The current CVE ecosystem, where a few thousand high- and critical-severity vulnerabilities appear each month, is the low-water mark. AI-driven vulnerability discovery at the scale Glasswing demonstrates will push that number significantly higher over the next 12 to 18 months. The organizations that absorb this increase without a proportional increase in breaches will be the ones that built two capabilities before the surge hit: detection that doesn't depend on scanner signatures, and remediation that operates autonomously where policy allows.
This is why we launched Zero Day Response and Autonomous Remediation earlier this week. Zero Day Response identifies exposure in customer environments within minutes of a new vulnerability disclosure by matching against software inventory rather than waiting for scanner signatures. Autonomous Remediation builds a contextualized fix, assesses change impact through pre-flight checks, executes through the customer's existing patch management and ITSM systems, and confirms the fix held through independent verification.

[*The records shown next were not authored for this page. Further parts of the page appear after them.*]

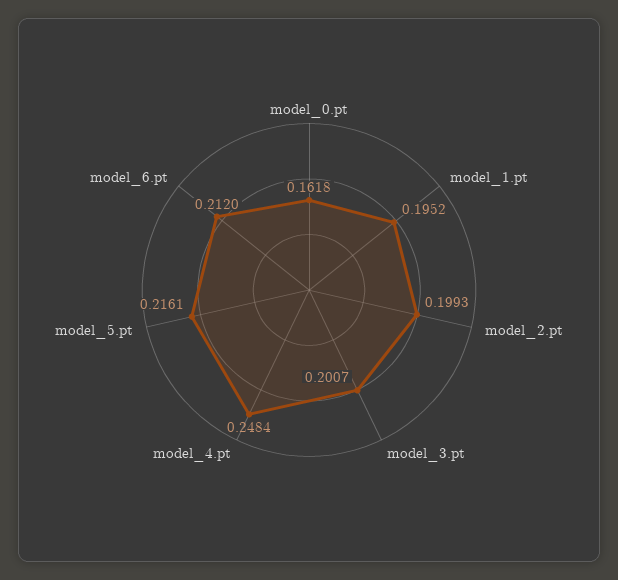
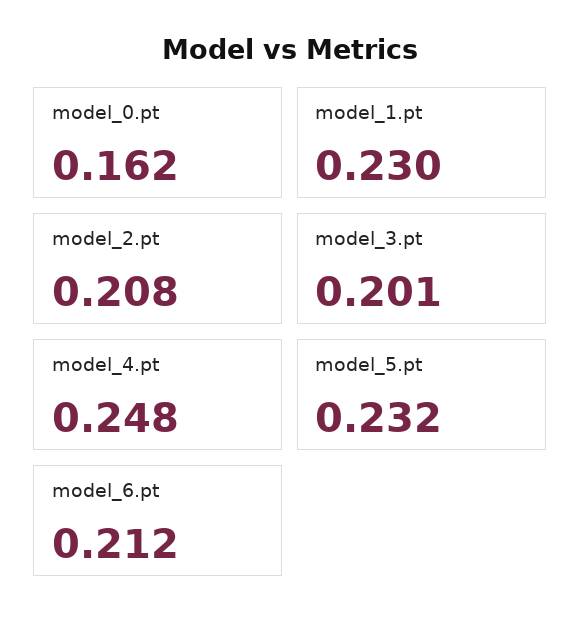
model_1.pt: 0.1952 -> 0.23
model_2.pt: 0.1993 -> 0.208
model_5.pt: 0.2161 -> 0.232

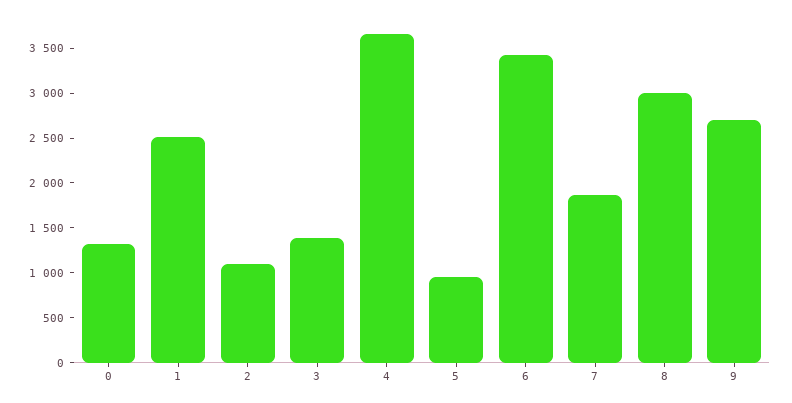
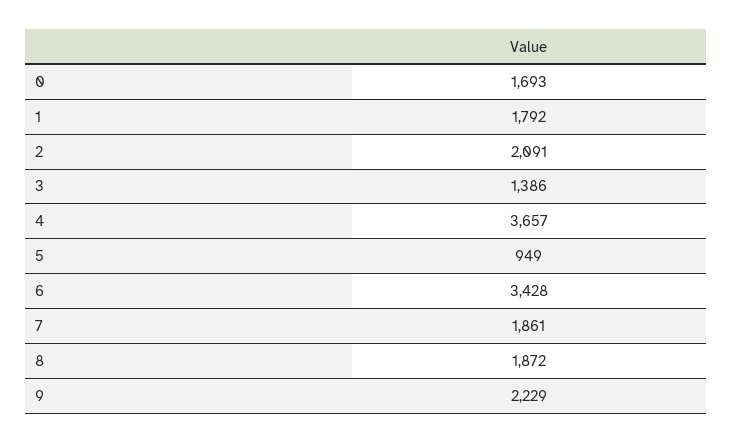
0: 1300 -> 1693
1: 2500 -> 1792
2: 1100 -> 2091
8: 3000 -> 1872
9: 2700 -> 2229

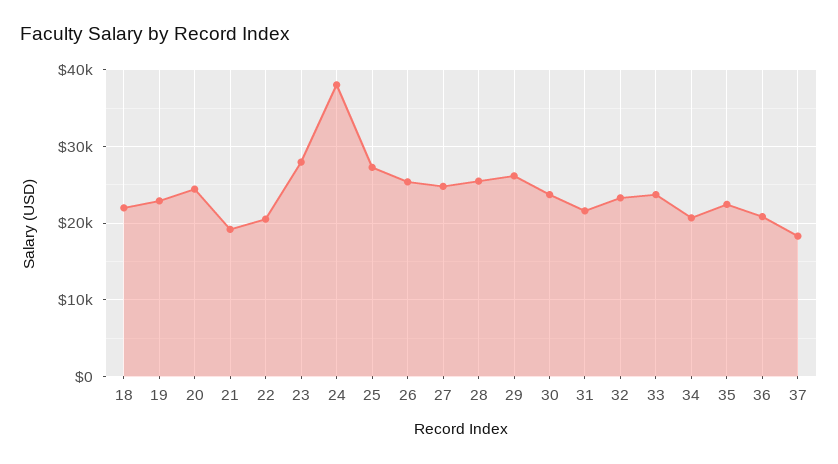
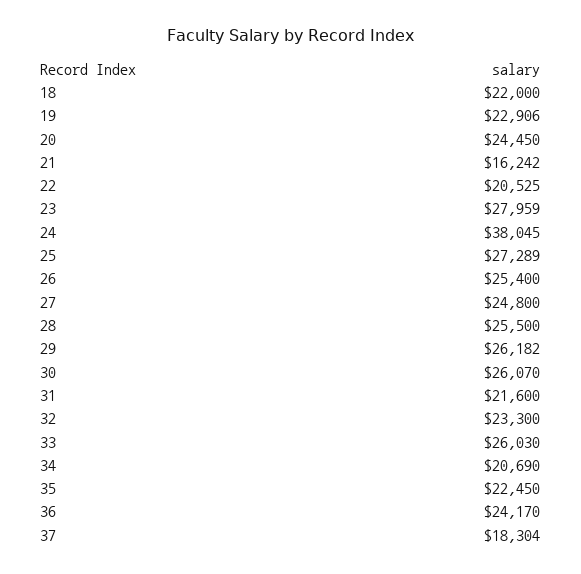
21: 19000 -> 16242
30: 24000 -> 26070
33: 24000 -> 26030
36: 21000 -> 24170

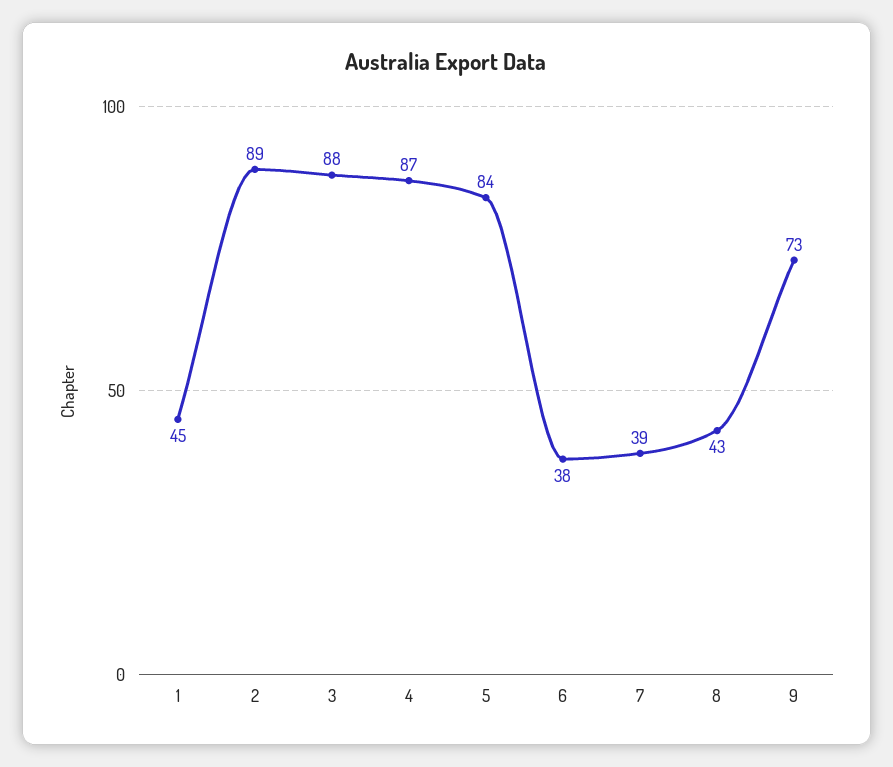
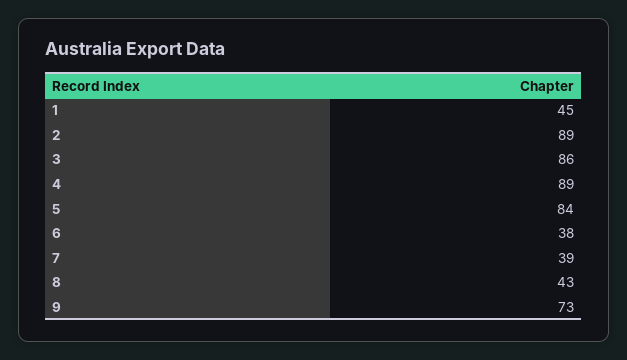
3: 88 -> 86
4: 87 -> 89

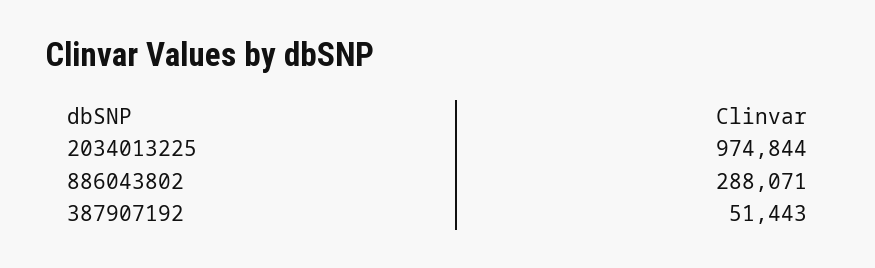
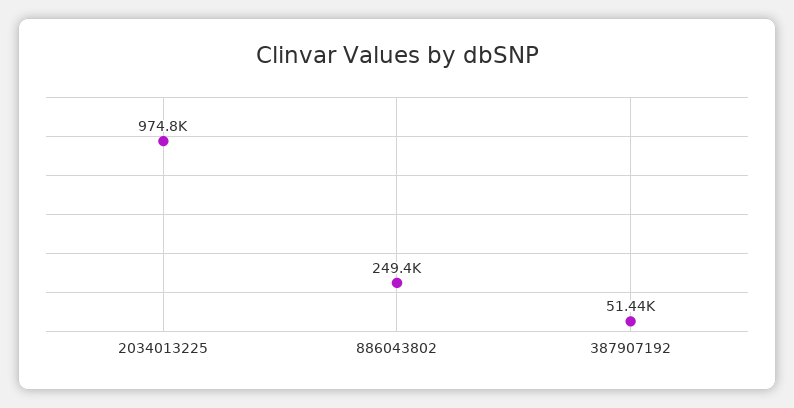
886043802: 288071 -> 249400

Together, they compress the lifecycle from vulnerability disclosure to confirmed resolution from weeks to hours, and for straightforward cases, minutes. A vendor advisory published at 2 AM triggers ingestion. By 2:10 AM, affected assets are identified and risk-scored against the customer's actual environment. For assets in an autonomous remediation zone, the fix begins deploying before the security team's morning standup. For assets requiring human approval, the remediation plan is waiting in the queue with full context when the team arrives.
That operational cadence was built for what Glasswing describes. Ten thousand new critical findings in a month, with exploitation windows measured in hours, requires a response that matches the tempo of the threat. Manual triage, manual prioritization, and manual patch deployment at the current pace will leave organizations exposed during the period when the attack surface is growing fastest.
The vulnerability management programs that come through this transition will be the ones that recognized the volume increase as a structural shift and invested in detection and remediation infrastructure that operates at the speed the threat demands.